Europol's 2025 Internet Organised Crime Threat Assessment (iOCTA) highlighted mule recruitment via social media and job advertisement platforms as a primary vehicle for expanding criminal money movement capacity. The report identified that in multiple European jurisdictions, criminal networks are now offering mule-as-a-service arrangements, where criminals pay fees to access established networks of pre-validated mule accounts rather than recruiting their own. ACAMS has issued guidance calling for enhanced behavioural analytics as the primary detection mechanism, rather than rules-based approaches that are trivially bypassed.


What the Data Is Showing


UK Finance data for 2025 indicates that mule accounts were the destination for over 85% of APP fraud funds in the first instance, with average onward transfer velocity increasing year-on-year as criminal networks optimise for speed. The average dwell time of funds in a mule account before further layering has dropped below four hours for well-organised networks, presenting severe challenges for transaction monitoring systems calibrated for traditional money movement patterns.

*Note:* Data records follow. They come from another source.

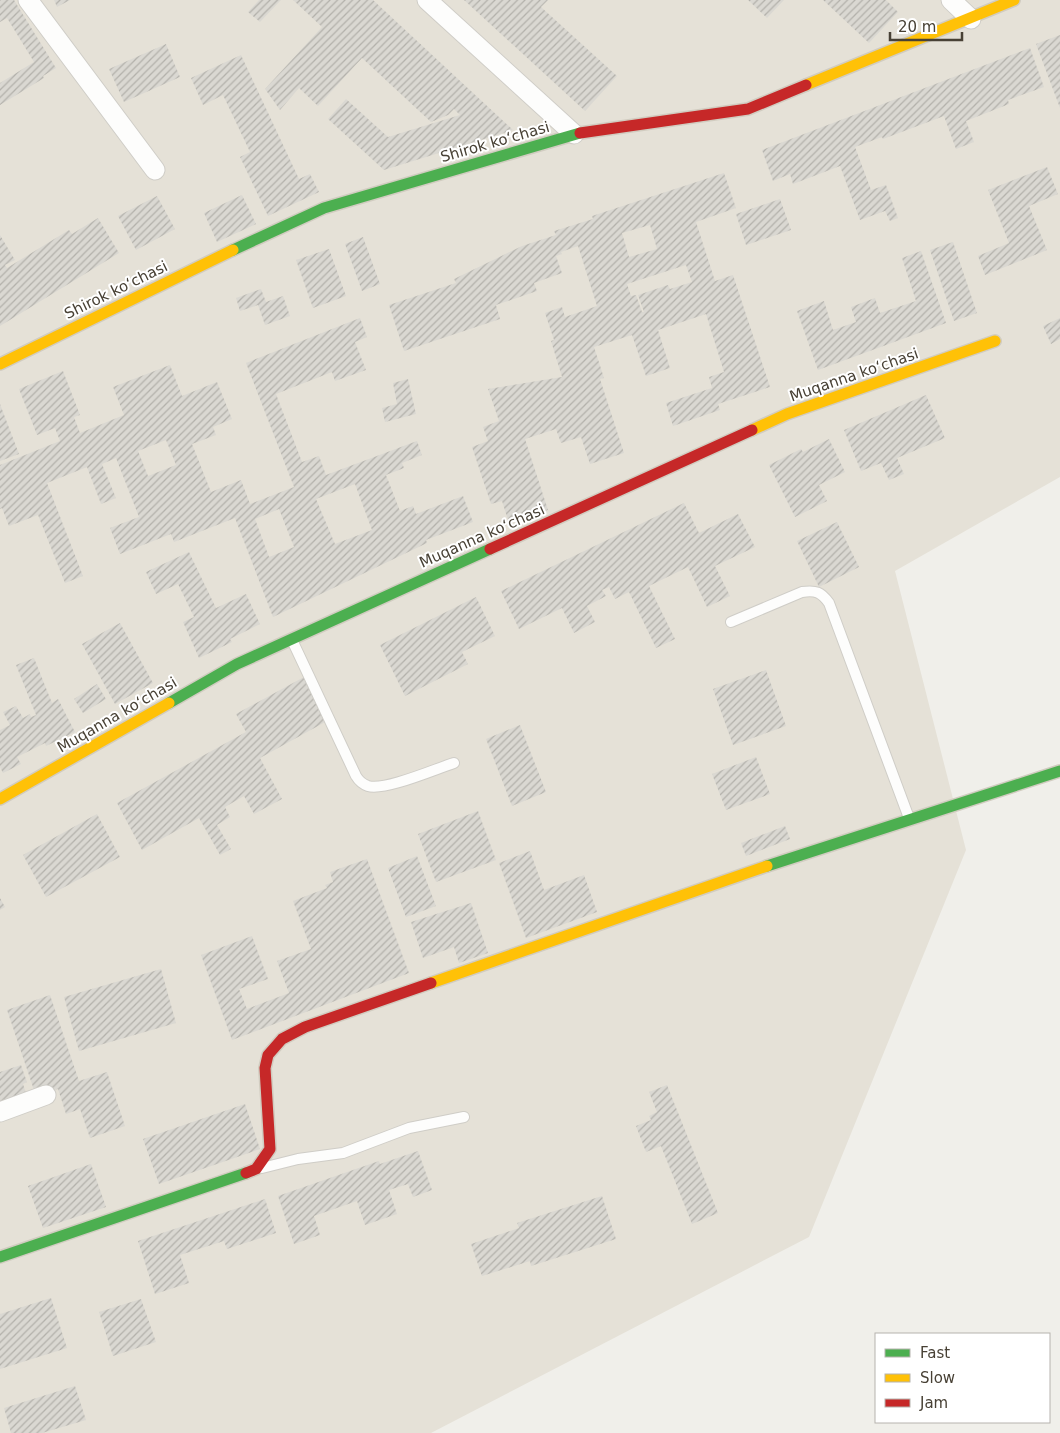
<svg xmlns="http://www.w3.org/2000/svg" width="1060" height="1433" font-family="'DejaVu Sans',sans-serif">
	<defs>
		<pattern id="building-hatch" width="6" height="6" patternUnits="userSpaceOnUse" patternTransform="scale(1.25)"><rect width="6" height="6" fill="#dad8d2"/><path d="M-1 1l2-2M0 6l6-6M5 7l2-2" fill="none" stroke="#b3b1ab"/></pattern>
	</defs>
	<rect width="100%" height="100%" fill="#f0efea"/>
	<path fill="#e5e1d7" d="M0,0H1060V477L895,571L966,850L809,1237L431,1433H0Z"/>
	<path fill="url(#building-hatch)" fill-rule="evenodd" d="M0,0H14L56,68L43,76L44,78L0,105V83L34,62L7,18L0,22Z
		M54,0H70L57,7Z
		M259,0H281L260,22L248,12Z
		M293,0H373L513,130L384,170L328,119L346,99L388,137L460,115L454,109L448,115L431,122L362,58L318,106L299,88L280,110L265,89L322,27Z
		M464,0H548L541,7L617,76L585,111Z
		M748,0H784L767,18Z
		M823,0H886L898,12L869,43Z
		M1060,35V108L1036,44Z
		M166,44L180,77L124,102L109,69Z
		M1030,48L1044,87L1008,100L1009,104L966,121L974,142L956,149L944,116L883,139L882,137L855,147L871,190L886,185L898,218L890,221L885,211L860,220L840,166L793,184L790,174L773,181L762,150Z
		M241,55L299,179L310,174L319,192L268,216L240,157L250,152L223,95L203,105L191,78Z
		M1047,167L1058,194L1029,206L1047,250L985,275L978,256L1009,243L988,190Z
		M724,173L736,208L696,222L715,281L733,275L770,387L718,404L720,410L673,426L666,403L712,388L709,377L724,372L706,314L658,330L670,368L646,376L632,335L594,347L604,378L600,379L624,453L590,464L581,437L561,443L556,429L525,439L548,510L509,523L502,501L491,504L472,447L488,441L483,427L499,421L488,389L562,377L551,341L554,340L545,313L562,307L565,317L597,306L578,246L561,252L562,254L556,256L562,273L534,283L537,291L496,305L500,319L404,351L389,305L456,283L454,279L522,246L556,235L554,231L593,219L592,216ZM650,225L657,249L629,257L622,233ZM686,265L692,282L670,289L668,285L638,295L644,312H642L636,295L631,296L627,284Z
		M242,195L256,224L217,242L204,213Z
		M157,196L175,229L136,250L118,216Z
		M780,199L791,230L746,245L736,214Z
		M98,218L119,253L0,326V235L15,260L5,265L7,268L69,230L72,234Z
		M363,237L380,284L362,291L345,244Z
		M953,242L977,313L954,321L930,250Z
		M329,249L346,296L313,308L296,260Z
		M921,251L946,323L818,370L797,311L824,301L833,330L856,322L851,307L875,298L880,313L916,301L902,258Z
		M261,289L266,302L283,296L290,316L265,325L258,305L240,311L236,298Z
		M360,318L367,337L355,342L366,370L335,381L332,372L276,394L302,462L319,456L326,475L417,441L422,455L402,463L404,468L386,475L400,511L413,506L416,514L463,496L473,522L426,540L427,543L273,617L235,518L174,542L171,534L120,554L110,528L139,517L116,458L102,464L116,498L101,504L87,467L47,483L83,576L65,583L38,515L9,526L2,508L0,509V465L60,441L55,428L37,435L19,389L63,371L80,415L74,417L80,433L124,415L113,387L170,365L182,396L217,382L232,419L213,427L216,435L192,444L211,492L241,480L250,504L294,487L246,363ZM166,440L176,465L148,476L138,451ZM355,484L372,530L335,544L316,499ZM279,509L294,547L269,557L255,519Z
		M1060,318V339L1051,344L1043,326Z
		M408,379L416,414L385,422L382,408L397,404L393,383Z
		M926,395L945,438L897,458L904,474L889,480L881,463L861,471L844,430Z
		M0,404L19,454L0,461Z
		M829,439L845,472L819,485L827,501L795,517L769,465L801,449L803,452Z
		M684,503L699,533L738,514L755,547L715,566L730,596L707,607L688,567L649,586L675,639L656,648L629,592L615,599L609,587L602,590L606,596L587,606L595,622L574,633L562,608L519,629L501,591Z
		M837,522L859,567L819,587L797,541Z
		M189,552L216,608L246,594L260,624L230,639L232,642L199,658L183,622L194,617L178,584L156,594L146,572Z
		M476,597L495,636L462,652L468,664L405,696L380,645Z
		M120,623L153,683L115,704L82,644Z
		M34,658L52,703L58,699L75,732L46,746L45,743L17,757L21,764L3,773L0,767V730L10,725L3,712L16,706L23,718L30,714L31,717L36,715L16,665Z
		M766,670L786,726L733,745L713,689Z
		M304,677L327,721L260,758L282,799L254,814L244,796L225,807L230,817L217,825L231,849L220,855L199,818L142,850L117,803L246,732L236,714Z
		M97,684L106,699L83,713L74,699Z
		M520,725L546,792L512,806L486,739Z
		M756,757L770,794L726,810L712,774Z
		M478,811L496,860L436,882L418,834Z
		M97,814L120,857L46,897L23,855Z
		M785,826L790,839L746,856L741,843Z
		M530,851L544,890L584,875L597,912L526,938L499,863Z
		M417,856L436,906L406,917L388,868Z
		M367,859L409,973L232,1040L201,955L252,936L268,979L239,989L247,1009L289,993L277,961L311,949L293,901L327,888L325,885L333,882L330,872Z
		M0,898L5,907L0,910Z
		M471,903L488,953L459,963L454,947L423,958L411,922Z
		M161,969L176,1023L79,1051L64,997Z
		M50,995L79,1081L107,1072L125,1126L90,1138L80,1109L66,1114L58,1089L36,1096L7,1010Z
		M21,1065L27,1082L23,1084L27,1096L0,1105V1072Z
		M667,1085L718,1213L692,1224L661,1146L646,1152L636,1126L651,1120L649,1116L657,1112L649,1092Z
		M245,1104L260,1149L159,1184L143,1139Z
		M418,1151L432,1190L413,1197L408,1184L389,1190L397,1214L365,1225L357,1201L314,1216L320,1235L294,1244L278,1196L379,1161L380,1164Z
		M91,1164L106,1207L43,1228L28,1186Z
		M602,1196L616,1239L531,1266L530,1261L482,1276L471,1244L519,1228L517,1223Z
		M265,1199L276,1233L227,1249L224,1241L180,1255L189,1283L155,1294L138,1241Z
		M51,1298L67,1348L0,1369V1314Z
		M141,1299L156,1342L113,1356L99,1312Z
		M75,1386L86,1420L42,1433H11L4,1408Z"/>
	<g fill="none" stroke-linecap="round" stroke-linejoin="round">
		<defs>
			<path id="lane" d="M731,622L802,592C816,590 821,592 829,603L909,818
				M292,640L356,776C359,781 362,784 368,786C385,791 435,769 454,763
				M262,1168L298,1159L343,1153L409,1128L464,1117"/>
			<path id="street" d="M28,0L155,170
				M427,0L574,134
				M951,0L971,19
				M0,1112L46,1095"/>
			<path id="fast" d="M233,250L324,208L580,133
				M169,703L237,664L490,549
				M767,866L1060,771
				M0,1257L246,1173"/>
			<path id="slow" d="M806,85L1014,0
				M0,364L233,250
				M752,430L787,414L995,341
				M0,799L169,703
				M431,983L767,866"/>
			<path id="jam" d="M580,133L748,109L806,85
				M490,549L752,430
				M246,1173L256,1169L270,1149L265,1068L268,1055L282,1039L305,1027L431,983"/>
		</defs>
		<use href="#lane" stroke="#cfcdc7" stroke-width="12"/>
		<use href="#street" stroke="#cfcdc7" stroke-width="21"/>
		<use href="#fast" stroke="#d1ccc0" stroke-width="14"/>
		<use href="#slow" stroke="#d1ccc0" stroke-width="14"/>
		<use href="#jam" stroke="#d1ccc0" stroke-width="14"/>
		<use href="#lane" stroke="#fdfdfc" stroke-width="10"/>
		<use href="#street" stroke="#fdfdfc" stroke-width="19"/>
		<use href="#fast" stroke="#4caf50" stroke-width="11"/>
		<use href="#slow" stroke="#ffc107" stroke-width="11"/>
		<use href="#jam" stroke="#c62828" stroke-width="11"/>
	</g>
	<g text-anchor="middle" stroke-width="4" stroke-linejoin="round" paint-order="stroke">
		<g font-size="15" fill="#484135" stroke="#fff">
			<text transform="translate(495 142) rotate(-16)" y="5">Shirok koʻchasi</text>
			<text transform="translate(116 290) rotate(-26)" y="5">Shirok koʻchasi</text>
			<text transform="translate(854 375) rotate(-19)" y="5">Muqanna koʻchasi</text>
			<text transform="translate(482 536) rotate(-24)" y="5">Muqanna koʻchasi</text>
			<text transform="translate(117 715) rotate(-30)" y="5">Muqanna koʻchasi</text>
		</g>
	</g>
	<rect x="875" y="1333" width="175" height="90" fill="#ffffff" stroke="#b6b3ae"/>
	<rect x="885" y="1349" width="25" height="8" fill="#4caf50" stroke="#b6b3ae"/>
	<text x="920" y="1358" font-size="15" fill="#484135">Fast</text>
	<rect x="885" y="1374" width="25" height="8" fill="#ffc107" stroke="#b6b3ae"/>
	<text x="920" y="1383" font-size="15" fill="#484135">Slow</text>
	<rect x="885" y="1399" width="25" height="8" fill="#c62828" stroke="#b6b3ae"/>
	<text x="920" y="1408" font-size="15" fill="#484135">Jam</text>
	<path d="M890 32v8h72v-8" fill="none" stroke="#484135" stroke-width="2.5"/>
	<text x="898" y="32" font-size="15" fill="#484135" stroke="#ffffff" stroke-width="4" paint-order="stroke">20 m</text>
</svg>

Network analysis of mule account patterns by major financial institutions has revealed that the majority of high-volume mule accounts are clustered in identifiable risk cohorts: recently opened accounts, accounts with unusual device or channel behaviour at onboarding, accounts with no prior transaction history that immediately receive high-value inbound transfers, and accounts where the stated customer profile is inconsistent with the transaction pattern. Graph analytics applied to payment flows consistently reveal hub-and-spoke structures characteristic of organised mule networks.

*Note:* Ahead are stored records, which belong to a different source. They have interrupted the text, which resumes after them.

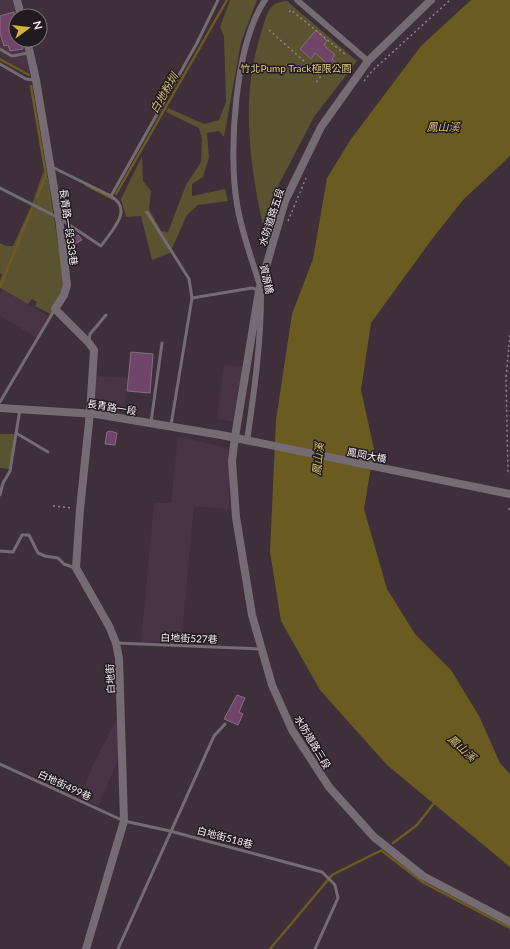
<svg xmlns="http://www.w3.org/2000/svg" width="510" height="949" font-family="Lato,'Noto Sans TC',sans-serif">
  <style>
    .built { fill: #493445 }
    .green { fill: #5b522f }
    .water { fill: #6a5b20 }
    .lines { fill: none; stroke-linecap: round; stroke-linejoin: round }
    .stream { stroke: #6a5b20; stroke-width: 2.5 }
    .building { fill: #714569; stroke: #82717e }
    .path { stroke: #90838e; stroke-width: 1.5; stroke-dasharray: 2 3; stroke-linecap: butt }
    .service { stroke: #746c72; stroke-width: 3 }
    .minor { stroke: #746c72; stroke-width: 6 }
    .tertiary { stroke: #746c72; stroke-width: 8 }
    .labels { text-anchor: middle; stroke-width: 3; stroke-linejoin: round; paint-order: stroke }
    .park-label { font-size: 10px; fill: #e5ce78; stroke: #211a1f }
    .street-label { font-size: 10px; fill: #f9eff7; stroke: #211a1f }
    .water-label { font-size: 11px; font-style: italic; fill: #d9c36d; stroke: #211a1f }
  </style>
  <rect width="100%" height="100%" fill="#3e2f3b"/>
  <g class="built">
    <path d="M0 0H16L20 16H16V40H25L33 75 0 56Z"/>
    <path d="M3 290 48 316 37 338 0 316V294Z"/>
    <path d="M224 365 243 367 235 422 217 419Z"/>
    <path d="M96 376 127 378 125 404 94 402Z"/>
    <path d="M178 436 230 449 229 509 194 506 181 643 141 642 154 503H171Z"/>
    <path d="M118 717 120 755 98 806 80 797 92 767Z"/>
  </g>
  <g class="green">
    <path d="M230 0H257L241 42 224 137 219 131 207 133 209 158 203 177 192 184V196L225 189 228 201 198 205 187 215 170 253 152 260 141 216 126 217 121 199 142 156 143 181 151 191 149 209 161 231 168 232 186 185 201 162 202 139 199 128 166 112 168 108 204 124 219 120 226 102 224 36 220 27Z"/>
    <path d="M287 1 357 61 314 117 277 188 265 235C250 167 239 98 262 30 267 14 268 2 287 1Z"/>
    <path d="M43 172 48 178 65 290 52 315 35 306 37 302 32 299 28 304 0 288V280L2 275 0 273V243L6 246H13L33 202Z"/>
    <path d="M0 434H16L10 469 0 468Z"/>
  </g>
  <path class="water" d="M471 0H510V156L463 200 432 239 371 323 361 390 374 449 364 509 387 589 415 634 451 670 479 716 500 763 510 774V867L387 765 320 690 281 621 270 552 276 420 292 314 313 259 327 178 351 139 421 46Z"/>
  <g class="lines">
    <g class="stream">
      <path d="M0 59 29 75"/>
      <path d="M31 86 46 175 37 197"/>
      <path d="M86 185 113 199"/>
      <path d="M116 194 227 0"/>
      <path d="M0 287 32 209"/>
      <path d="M393 843 417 825 435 802"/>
      <path d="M382 851 424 883 510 928"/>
      <path d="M270 949 332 875 382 850"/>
    </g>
  </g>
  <g class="building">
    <path d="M14 12 16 40H22L23 49 10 51 8 45 4 46 0 33V16Z"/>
    <path d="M316 30 327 41 324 45 335 55 332 59 337 64 333 69 315 53 311 59 300 49Z"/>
    <path d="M78 235 82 240 69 247 67 240Z"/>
    <path d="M131 352 153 354 150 393 127 391Z"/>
    <path d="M110 431 117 433 115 445 105 444 107 432Z"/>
    <path d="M237 695 245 698 239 712 243 714 238 725 224 719Z"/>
  </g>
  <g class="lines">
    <g class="path">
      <path d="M289 12 291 10 346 55"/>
      <path d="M269 30 321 76 315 84"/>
      <path d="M364 81 372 71 450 0"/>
      <path d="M288 221 306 178"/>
      <path d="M510 335 506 378 508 473H510"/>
      <path d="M53 506 72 508"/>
      <path d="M509 508 510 511"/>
    </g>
    <g class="service">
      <path d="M0 49 12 56 28 53"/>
      <path d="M0 64 26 79 34 80"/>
      <path d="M52 167 111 196 197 43 218 0"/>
      <path d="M0 188 59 218 101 246C112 230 134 210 111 196"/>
      <path d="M147 212 189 279 192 298"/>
      <path d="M89 341 90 334 106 315"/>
      <path d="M0 402 55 309"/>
      <path d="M151 422 162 343"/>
      <path d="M171 425 192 298 252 288 258 290"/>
      <path d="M16 433 48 452"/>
      <path d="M0 495 3 483 10 471 20 409"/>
      <path d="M0 551 13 552 22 535H29L38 553 45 556 58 558 64 564 75 568"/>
      <path d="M117 643 261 649"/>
      <path d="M0 764 124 821 170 831 322 872 335 885 338 898 315 949"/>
      <path d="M118 949 214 736 225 724"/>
    </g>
    <g class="minor">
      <path d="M297 0 368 61"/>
      <path d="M260 286C252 259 241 231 237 204 228 152 235 44 265 0"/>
      <path d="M247 441C254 392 261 344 261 295"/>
    </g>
    <g class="tertiary">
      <path d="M17 0 21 16"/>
      <path d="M431 0 368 61 321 127 285 201 259 291 235 437 232 461 236 517 252 615 272 685 292 730 329 787 374 837 423 876 510 922"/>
      <path d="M27 40 36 80 59 218 67 285 64 295 55 309 89 343 94 350 90 413 80 509 76 568 109 626 116 643 119 658 124 821 86 949"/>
      <path d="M0 408 96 414 221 435 510 494"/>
    </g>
  </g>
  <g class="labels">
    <g class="park-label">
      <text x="296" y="72">竹北Pump Track極限公園</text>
    </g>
    <g class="street-label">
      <text transform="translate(271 217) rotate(-72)" y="4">水防道路五段</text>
      <text transform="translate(69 227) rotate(82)" y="4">長青路一段333巷</text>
      <text transform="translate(267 279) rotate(78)" y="4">資源橋</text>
      <text transform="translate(112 407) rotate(9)" y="4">長青路一段</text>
      <text transform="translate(367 455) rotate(11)" y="4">鳳岡大橋</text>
      <text transform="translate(189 638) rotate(2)" y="4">白地街527巷</text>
      <text transform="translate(110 679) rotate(-92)" y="4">白地街</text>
      <text transform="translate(313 742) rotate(59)" y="4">水防道路三段</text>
      <text transform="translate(65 785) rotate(25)" y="4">白地街499巷</text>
      <text transform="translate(225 837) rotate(15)" y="4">白地街518巷</text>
    </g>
    <g class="water-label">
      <text transform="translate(164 93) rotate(-60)" y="4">白地粉圳</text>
      <text x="443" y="131">鳳山溪</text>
      <text transform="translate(318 459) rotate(-84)" y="4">鳳山溪</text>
      <text transform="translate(462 748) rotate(42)" y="4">鳳山溪</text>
    </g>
  </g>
  <g transform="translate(28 28) rotate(75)"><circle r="19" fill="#211a1f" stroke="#776f75"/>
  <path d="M0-3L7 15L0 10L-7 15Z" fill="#d4b635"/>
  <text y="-6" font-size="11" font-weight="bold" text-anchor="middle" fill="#f9eff7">N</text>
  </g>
</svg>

Implications for Financial Institutions


Effective mule detection requires integrating fraud and AML capabilities that have traditionally operated in silos. The account-level signals most predictive of mule activity — rapid onboarding followed by immediate high-value receive transactions, inconsistent device or location data, and immediate outbound transfers to multiple recipients — are fundamentally fraud signals, but the typology and regulatory reporting obligations are firmly in the AML domain. Institutions that cannot bridge this data and analytical divide will consistently underperform.


Public-private information sharing is increasingly recognised as the most effective countermeasure at network level. Initiatives such as the UK's Mule Insights Tactical Exchange (MITE) and equivalent frameworks in Australia and Singapore demonstrate that sharing confirmed mule account intelligence between institutions dramatically improves detection rates and speeds intervention. Institutions not participating in available information sharing frameworks are operating at a systematic disadvantage.


Conclusion


Mule account networks are the connective tissue of financial crime, and their sophistication continues to outpace the detection capabilities of institutions relying on legacy rules-based approaches. The combination of graph analytics, behavioural profiling, and collaborative intelligence sharing represents the current frontier of effective mule detection — and it is where regulatory expectations are rapidly converging.


Suggested Next Steps


  • Deploy graph analytics capabilities to map payment network topology and identify hub-and-spoke mule network structures across your customer portfolio.

  • Participate in available public-private mule intelligence sharing frameworks relevant to your operating jurisdictions.

  • Integrate fraud and AML monitoring workflows so that mule account indicators trigger both fraud intervention and SAR/STR reporting processes simultaneously.

  • Review onboarding friction calibration: ensure that digital account opening channels have adequate velocity controls and behavioural anomaly detection to identify mule recruitment patterns at the point of account creation.


Sources: Egmont Group Typologies Report 2024; UK Finance Fraud Report 2025; Europol iOCTA 2025; FCA Supervisory Priorities 2025; Payment Systems Regulator APP Fraud Reimbursement Rules; ACAMS Mule Account Detection Guidance; Mule Insights Tactical Exchange (MITE) Programme Documentation.